- _Instructions for the task_
In the material below, begin at the line that has "cake mix box: none", stop after the line that has "coffee cup: none", and transcribe those lines exactly, without pictures.

- _Input data_
::::::::::

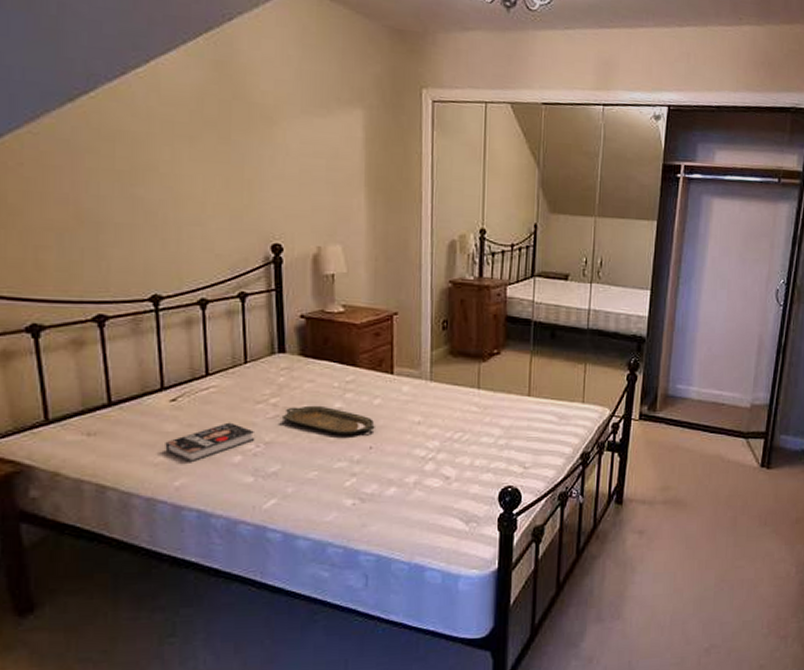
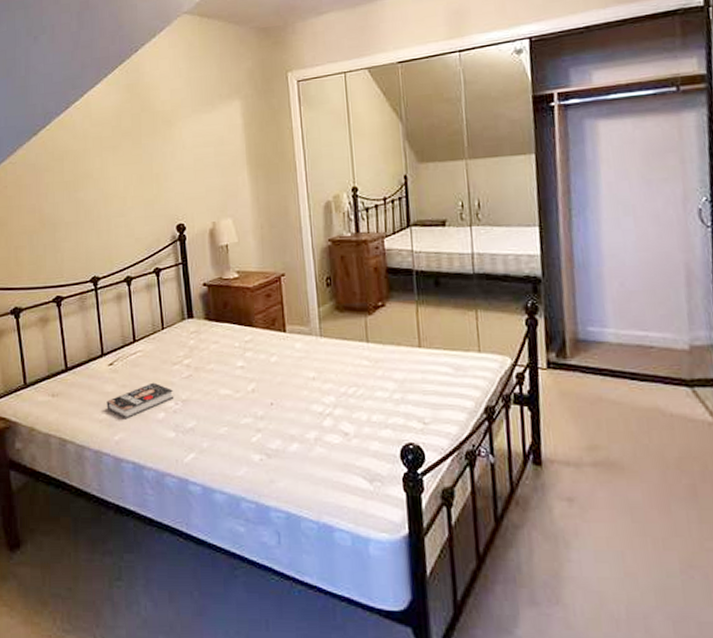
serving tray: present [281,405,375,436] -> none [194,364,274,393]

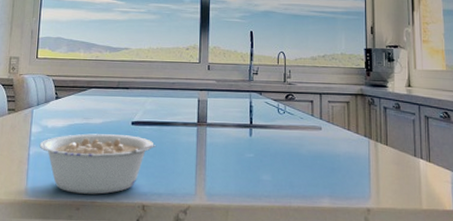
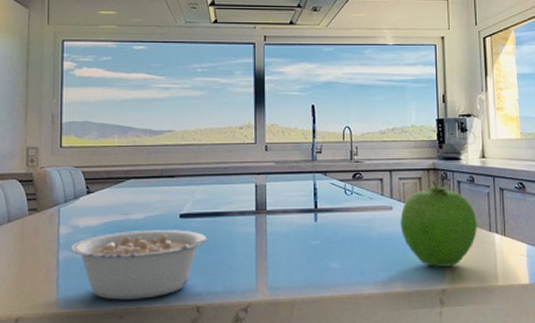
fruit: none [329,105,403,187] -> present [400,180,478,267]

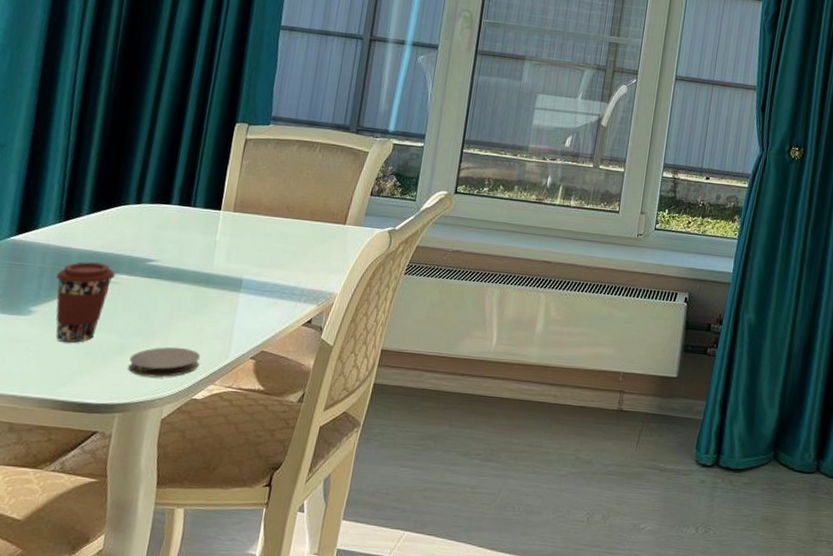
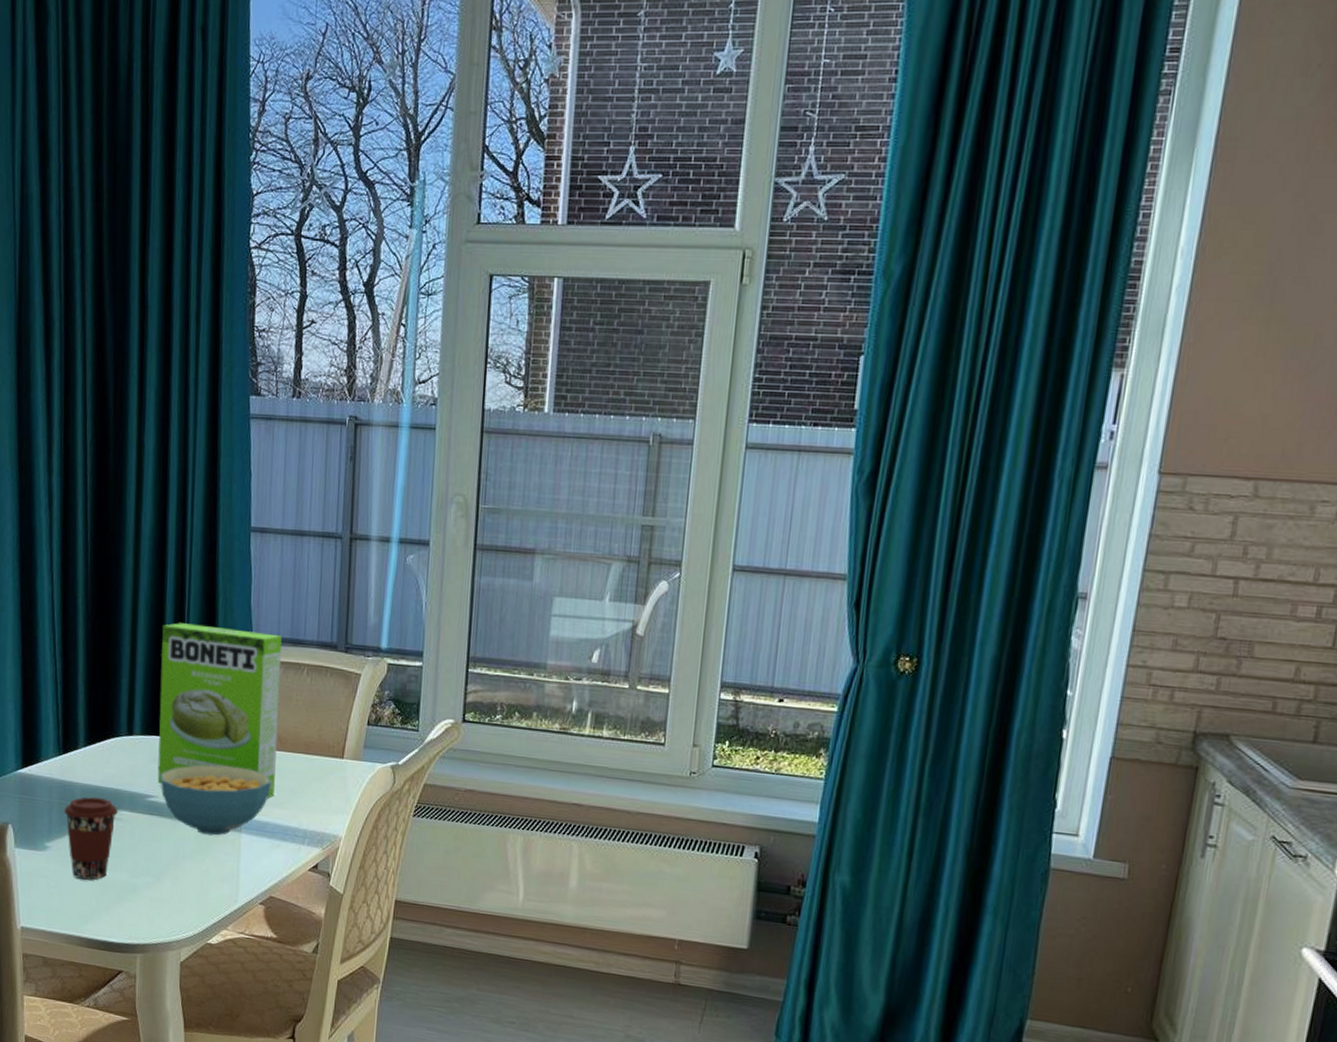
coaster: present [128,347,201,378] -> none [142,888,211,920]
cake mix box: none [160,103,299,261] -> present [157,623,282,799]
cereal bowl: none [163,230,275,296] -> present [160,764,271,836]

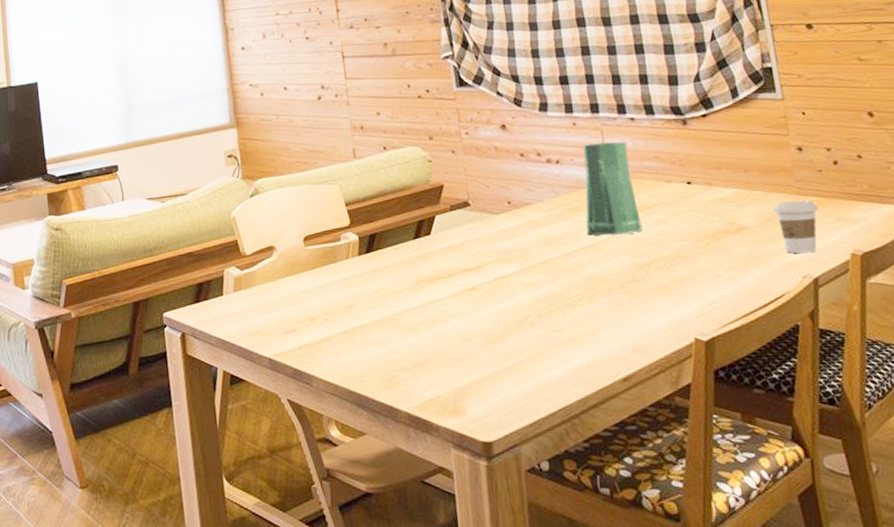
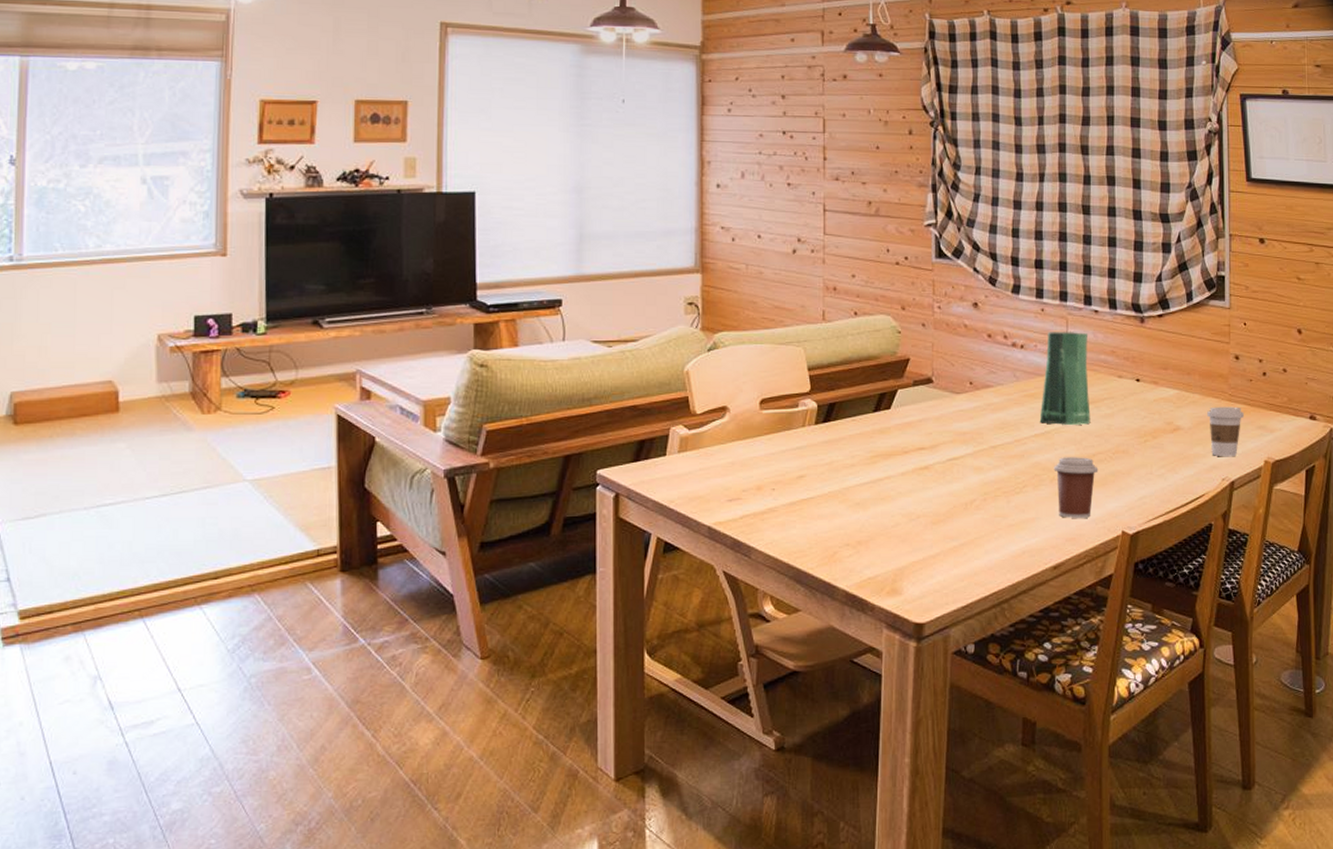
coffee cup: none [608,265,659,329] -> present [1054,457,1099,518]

::::::::::

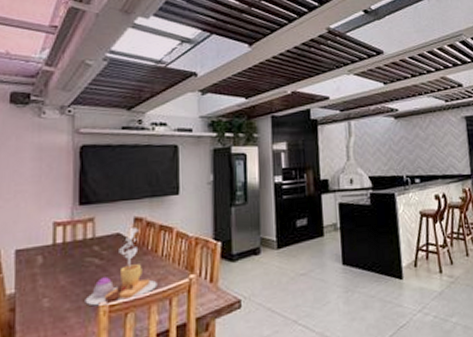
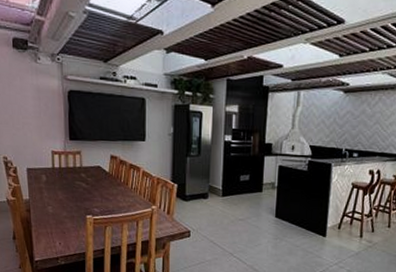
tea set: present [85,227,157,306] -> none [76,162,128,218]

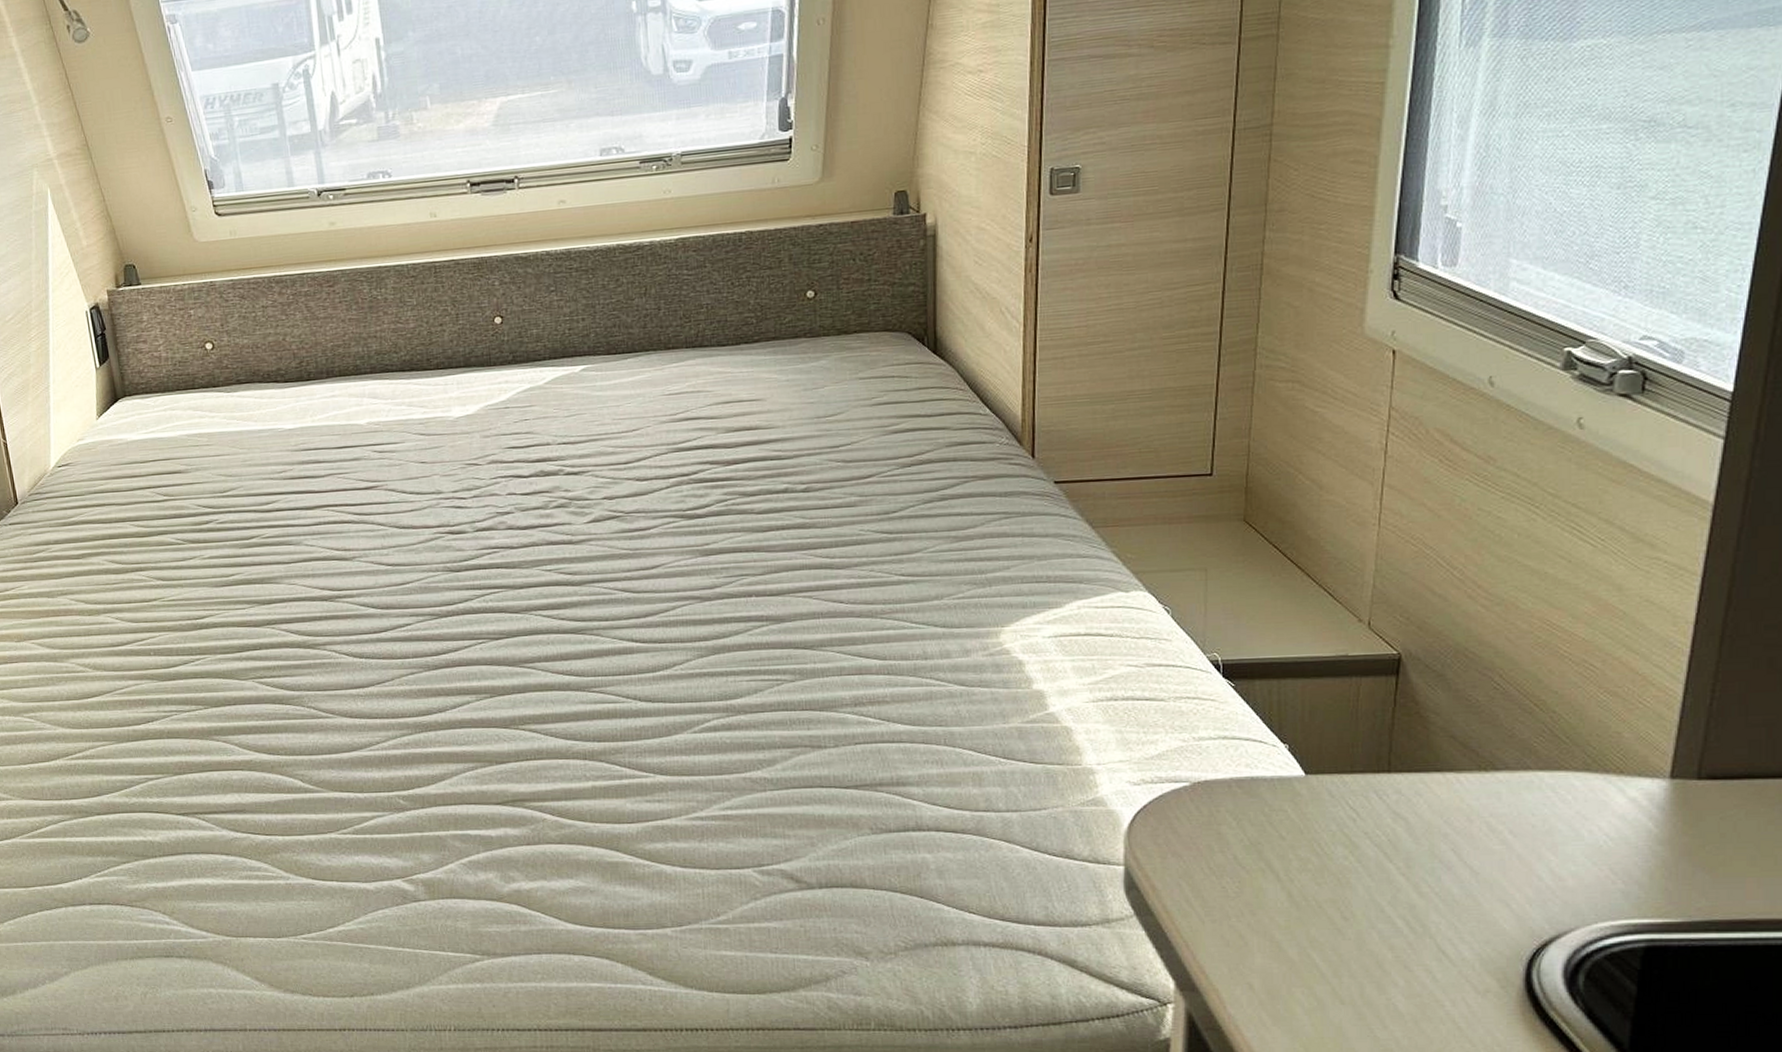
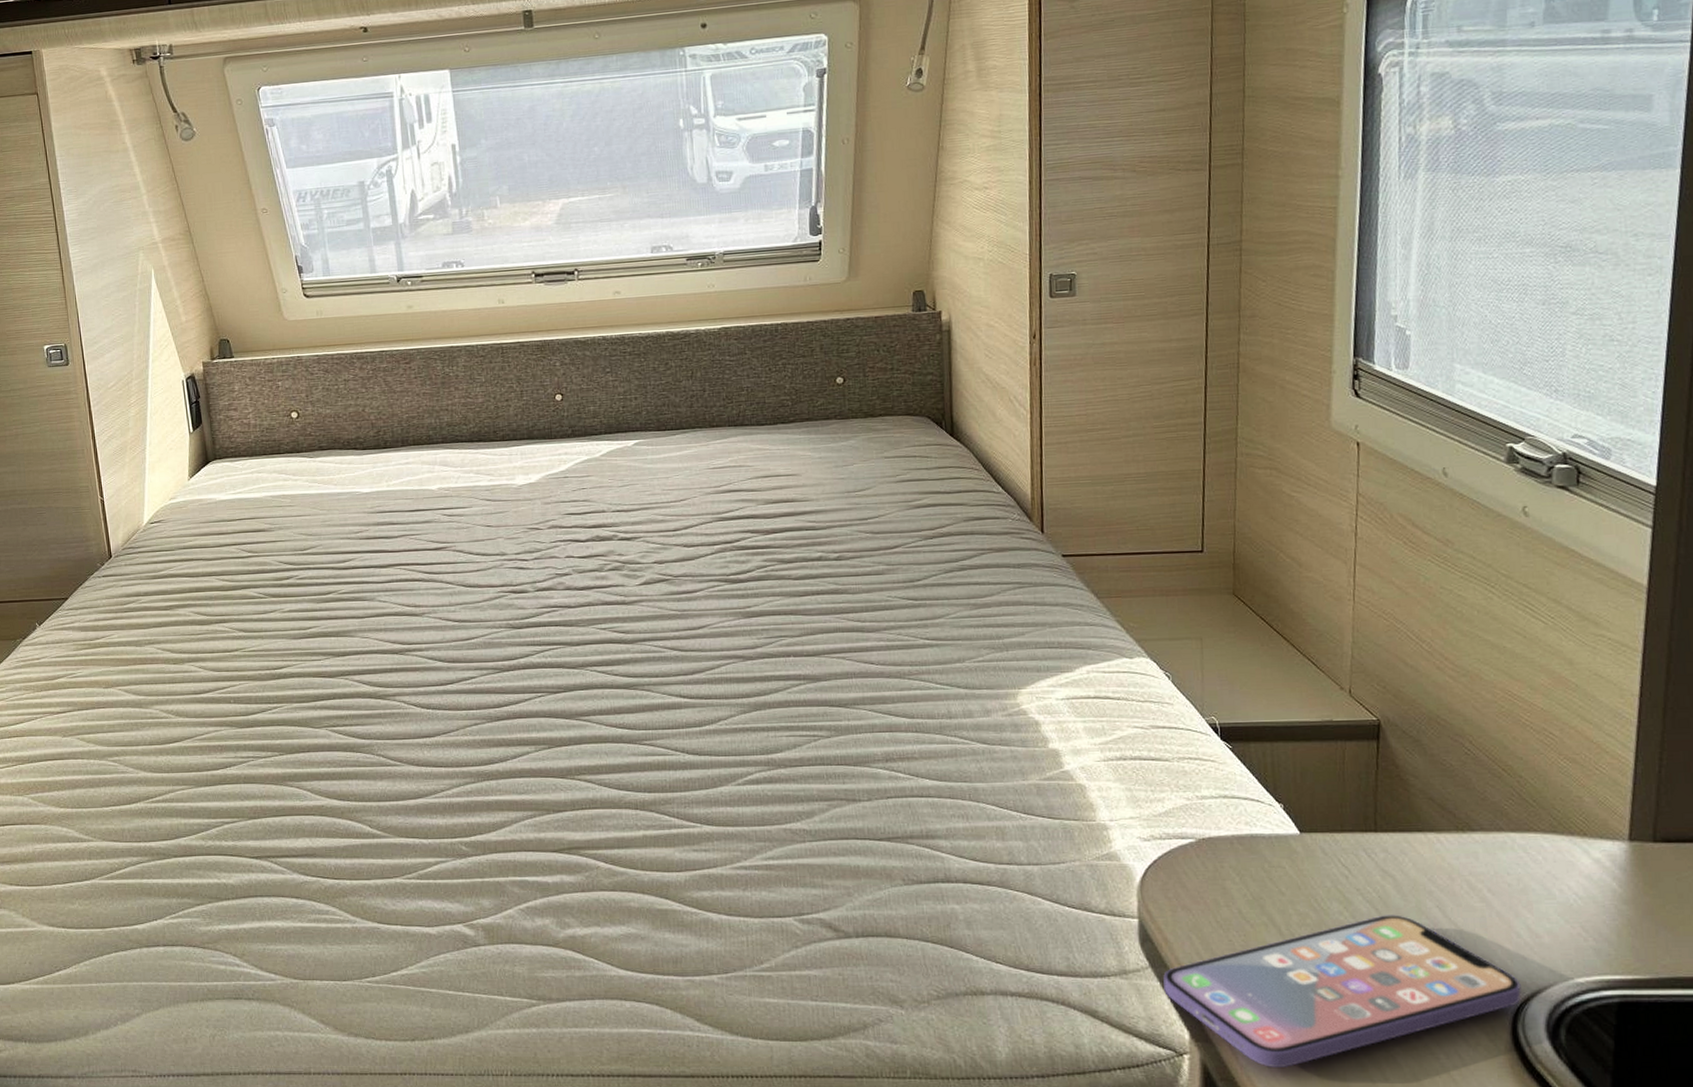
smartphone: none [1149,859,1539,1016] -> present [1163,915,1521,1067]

::::::::::

- _Answer to this exercise_
cake mix box: none [160,103,299,261] -> present [157,623,282,799]
cereal bowl: none [163,230,275,296] -> present [160,764,271,836]

coffee cup: none [608,265,659,329] -> present [1054,457,1099,518]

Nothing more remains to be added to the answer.